The United States and China are both crucial players in ensuring security in Asia-Pacific and can overcome their differences through "constructive engagement", Washington's ambassador to Beijing said yesterday.
In his first major public address on Sino-US ties since he took up his post in March, Max Baucus indicated the US would maintain a presence in Asia and urged both sides to manage their differences. "Security in the region depends in large part on the constructive engagement between the US and China," he told the American Chamber of Commerce in Beijing, where he outlined his nation's hopes for Sino-US relations.
Baucus said the US would deepen engagement with China on critical global security issues.

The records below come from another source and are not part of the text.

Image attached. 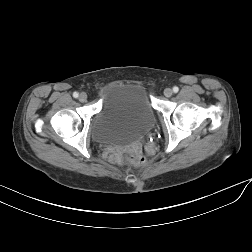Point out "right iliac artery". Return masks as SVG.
<instances>
[{
    "label": "right iliac artery",
    "mask_w": 252,
    "mask_h": 252,
    "mask_svg": "<svg viewBox=\"0 0 252 252\" xmlns=\"http://www.w3.org/2000/svg\"><path fill=\"white\" fill-rule=\"evenodd\" d=\"M78 96H79V94H78L77 92H74V93H73V97H74V98H77Z\"/></svg>",
    "instance_id": "obj_1"
}]
</instances>
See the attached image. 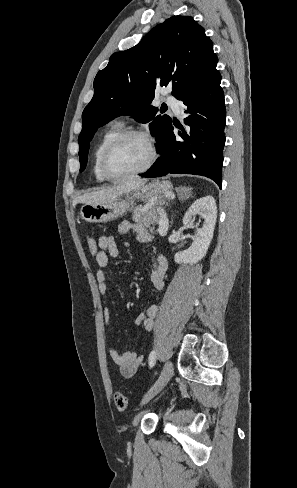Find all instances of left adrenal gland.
I'll use <instances>...</instances> for the list:
<instances>
[{
    "instance_id": "left-adrenal-gland-1",
    "label": "left adrenal gland",
    "mask_w": 297,
    "mask_h": 488,
    "mask_svg": "<svg viewBox=\"0 0 297 488\" xmlns=\"http://www.w3.org/2000/svg\"><path fill=\"white\" fill-rule=\"evenodd\" d=\"M190 191H191V189H189V188L188 189H183V188L179 189V188H177L176 189V192L178 194L179 201H182L183 200L184 193L190 192Z\"/></svg>"
}]
</instances>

Baucus said the two countries should be able to "work together on any problem", and dismissed as "simply untrue" concerns that the US sought to contain China.
"Nothing in the US-China relationship is pre-ordained," he said. "Conflicts between a rising power and an established power are not inevitable. It's up to us."
The US welcomed a strong, stable and prosperous China, he added .
His remarks came as four People's Liberation Army ships departed to join the US-led Rim of the Pacific (Rimpac) drills - the world's largest international naval exercise. It is the first time China has participated in the event, and analysts say the move will give a slight boost to relations that have frayed over tensions in the South China Sea, allegations of cyberspying from both sides and disputes over human rights.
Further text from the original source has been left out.